Bu konuşmanın ardından –Görüşürüz!– diyip ayrıldım ve kasabanın yukarısına dağların ardına doğru bisiklet sürmeye devam ettim. Tepekent ismini hakkıyla veren bir kent.
Tepekent kasabasından sonra bir miktar daha yukarı doğru çıktıktan sonra yol dengelendi. Bir süre sonra yol düzleşmeye ve ardından yavaş yavaş inişli bir yol haline geldi. Dağlık ve ormanlık bir arazide manzaranın eşliğinde Kadınhanı ilçesine doğru sürüyorum.

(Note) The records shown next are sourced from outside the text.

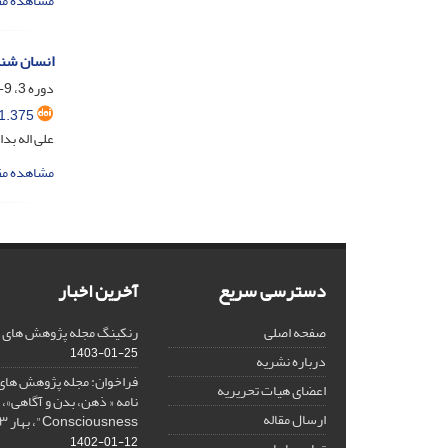
مشاهده مق
انسان شنا
دوره 3، 9-10، آذر 1380، صفحه
1.375
علی اله بد
مشاهده مق
دسترسی سریع
آخرین اخبار
صفحه اصلی
رنکینگ مجله پژوهش های فلس
1403-01-25
درباره نشریه
فراخوان: مجله پژوهش های 
اعضای هیات تحریریه
ارسال مقاله
Consciousness"، بهار ۱۴۰۳، Spring 2024
1402-01-12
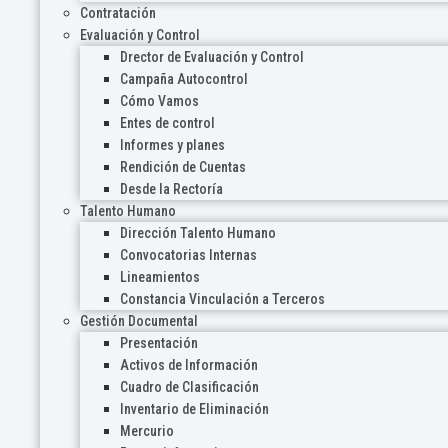
Contratación
Evaluación y Control
Drector de Evaluación y Control
Campaña Autocontrol
Cómo Vamos
Entes de control
Informes y planes
Rendición de Cuentas
Desde la Rectoría
Talento Humano
Dirección Talento Humano
Convocatorias Internas
Lineamientos
Constancia Vinculación a Terceros
Gestión Documental
Presentación
Activos de Información
Cuadro de Clasificación
Inventario de Eliminación
Mercurio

Bisiklet sürmenin en zevkli zamanlarından biri. Emek verdiğin, uğraşıp tepesine çıktığın dağların arasından rüzgarı hissederek ve manzarayı izleyerek ağaçların arasından bisikletin ile gezmek.
Yokuş aşağı eğim
arttı ve hızlı bir şekilde aşağı indim. Kısa bir süre
boyunca yol düzleşti ve yokuş yukarı bir tepeyi daha aştım. Bu
tepeden itibaren dağlardan Konya ovasına kadar uzunca bir yokuş
karşıladı beni. Kadınhanı ilçesi ile aramda Söğütözü köyü
bulunmakta. Saldım bisikleti, pedal çevirmek yok, köye kadar hatta
köyü geçesiye kadar yokuş aşağı hızlı bir şekilde
bisikletimle ilerledim.
Köye geldiğim sıralarda arkama baktığımda –nerelerden gelmişim?– dedirtti bana. Dağları arkada bıraktıydım. En son tepeden itibaren bisiklet salık bir şekilde yaklaşık 5 kilometre gitmişim. Bu süre boyunca iyice dinlendim.
Söğütözü köyünden itibaren sürmeye devam ettim ve Konya-Afyon karayoluna ulaştım. Bir süre Kadınhanı′nın yanıbaşından karayolundan sapmadan Konya′ya doğru ilerlerken daha önce Kadınhanına geldiğim sırada uğradığım merkezde bulunan parkın vaziyetini merak ettim. Bu yüzden ilçeye girdim, sokakların arasından Şehit Selahaddin Karaman isimli parka ulaştım.
Bir parça değişmiş, önündeki ilçenin ana yolunda çalışma vardı. Bu parkta dinlendim, bir çay-kek yedim, eski zamanları hatırladım. Ardından Konya yoluna çıktım.
Kadınhanı ile Konya arası buradan itibaren yaklaşık 50 – 55 kilometre ve saat 16:30. Akşam olmaya yakın. Yolun yarısı düzlük ova yarısı dağlık. Süratli bir şekilde Konya′ya doğru sürdüm. Akşam olmadan Konya′ya ulaşmam gerekiyordu yoksa karanlıkta işim zor. Dağlara ulaştım ve yavaşta olsa sürmeye devam ettim ve akşam karanlığında Konya′ya ulaştım. Selçuk üniversitesinin olduğu, İstanbul yolu üzerinden Konya′ya giriş yaptım.